→ Task
Your copy of the listing should be exact and should contain no pictures.

→ Dataset records
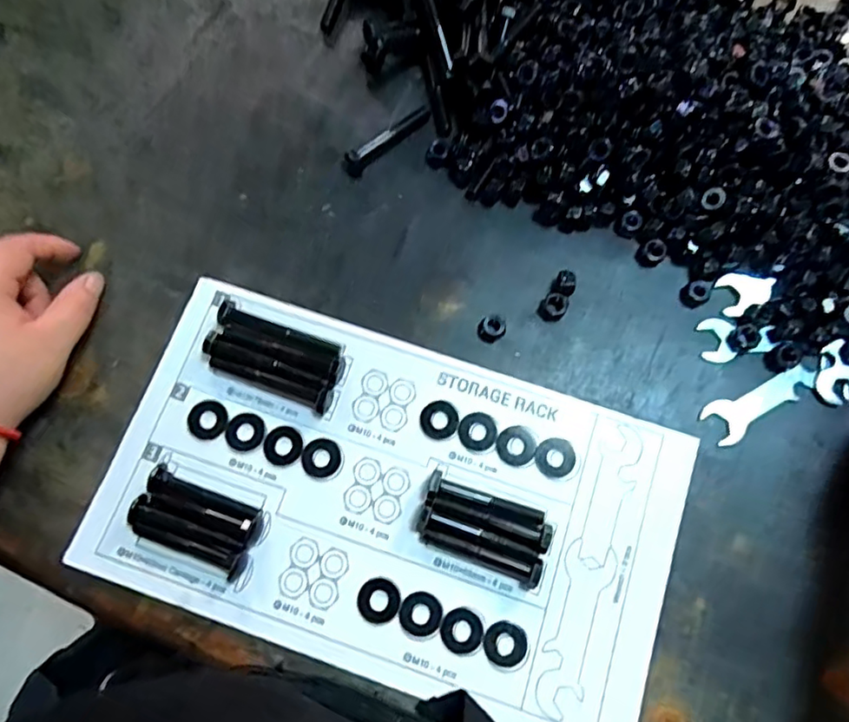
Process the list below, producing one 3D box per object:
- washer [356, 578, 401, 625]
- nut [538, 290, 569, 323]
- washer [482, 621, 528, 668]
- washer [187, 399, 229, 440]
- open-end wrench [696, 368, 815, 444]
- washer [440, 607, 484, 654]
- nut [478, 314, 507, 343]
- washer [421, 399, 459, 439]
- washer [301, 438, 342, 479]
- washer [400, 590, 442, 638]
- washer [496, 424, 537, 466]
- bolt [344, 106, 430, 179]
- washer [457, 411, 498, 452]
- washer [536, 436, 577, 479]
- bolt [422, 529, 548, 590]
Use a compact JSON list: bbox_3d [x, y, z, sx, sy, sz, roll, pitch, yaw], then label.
[{"bbox_3d":[-0.026,0.138,0.336,0.024,0.004,0.024,0,75,0],"label":"washer"},{"bbox_3d":[0.086,-0.036,0.386,0.016,0.008,0.020,34,77,8],"label":"nut"},{"bbox_3d":[0.046,0.160,0.330,0.024,0.004,0.023,0,75,0],"label":"washer"},{"bbox_3d":[-0.135,0.036,0.364,0.024,0.004,0.024,0,75,0],"label":"washer"},{"bbox_3d":[0.215,0.023,0.373,0.079,0.004,0.027,-31,77,-8],"label":"open-end wrench"},{"bbox_3d":[0.021,0.154,0.332,0.023,0.004,0.023,0,75,0],"label":"washer"},{"bbox_3d":[0.044,-0.021,0.382,0.017,0.007,0.019,22,76,5],"label":"nut"},{"bbox_3d":[0.010,0.036,0.364,0.024,0.004,0.024,0,75,0],"label":"washer"},{"bbox_3d":[-0.063,0.060,0.358,0.024,0.004,0.024,0,75,0],"label":"washer"},{"bbox_3d":[-0.002,0.145,0.334,0.024,0.004,0.023,0,75,0],"label":"washer"},{"bbox_3d":[0.057,0.052,0.360,0.023,0.004,0.025,0,75,0],"label":"washer"},{"bbox_3d":[-0.026,-0.158,0.415,0.073,0.013,0.013,-42,79,-10],"label":"bolt"},{"bbox_3d":[0.033,0.044,0.362,0.024,0.004,0.024,0,75,0],"label":"washer"},{"bbox_3d":[0.081,0.059,0.358,0.024,0.004,0.024,0,75,0],"label":"washer"},{"bbox_3d":[0.032,0.114,0.339,0.070,0.013,0.017,18,76,4],"label":"bolt"}]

→ Exercise result
Process the list below, producing one 3D box per object:
- washer [356, 578, 401, 625]
- nut [538, 290, 569, 323]
- washer [482, 621, 528, 668]
- washer [187, 399, 229, 440]
- open-end wrench [696, 368, 815, 444]
- washer [440, 607, 484, 654]
- nut [478, 314, 507, 343]
- washer [421, 399, 459, 439]
- washer [301, 438, 342, 479]
- washer [400, 590, 442, 638]
- washer [496, 424, 537, 466]
- bolt [344, 106, 430, 179]
- washer [457, 411, 498, 452]
- washer [536, 436, 577, 479]
- bolt [422, 529, 548, 590]
Use a compact JSON list: bbox_3d [x, y, z, sx, sy, sz, roll, pitch, yaw], then label.
[{"bbox_3d":[-0.026,0.138,0.336,0.024,0.004,0.024,0,75,0],"label":"washer"},{"bbox_3d":[0.086,-0.036,0.386,0.016,0.008,0.020,34,77,8],"label":"nut"},{"bbox_3d":[0.046,0.160,0.330,0.024,0.004,0.023,0,75,0],"label":"washer"},{"bbox_3d":[-0.135,0.036,0.364,0.024,0.004,0.024,0,75,0],"label":"washer"},{"bbox_3d":[0.215,0.023,0.373,0.079,0.004,0.027,-31,77,-8],"label":"open-end wrench"},{"bbox_3d":[0.021,0.154,0.332,0.023,0.004,0.023,0,75,0],"label":"washer"},{"bbox_3d":[0.044,-0.021,0.382,0.017,0.007,0.019,22,76,5],"label":"nut"},{"bbox_3d":[0.010,0.036,0.364,0.024,0.004,0.024,0,75,0],"label":"washer"},{"bbox_3d":[-0.063,0.060,0.358,0.024,0.004,0.024,0,75,0],"label":"washer"},{"bbox_3d":[-0.002,0.145,0.334,0.024,0.004,0.023,0,75,0],"label":"washer"},{"bbox_3d":[0.057,0.052,0.360,0.023,0.004,0.025,0,75,0],"label":"washer"},{"bbox_3d":[-0.026,-0.158,0.415,0.073,0.013,0.013,-42,79,-10],"label":"bolt"},{"bbox_3d":[0.033,0.044,0.362,0.024,0.004,0.024,0,75,0],"label":"washer"},{"bbox_3d":[0.081,0.059,0.358,0.024,0.004,0.024,0,75,0],"label":"washer"},{"bbox_3d":[0.032,0.114,0.339,0.070,0.013,0.017,18,76,4],"label":"bolt"}]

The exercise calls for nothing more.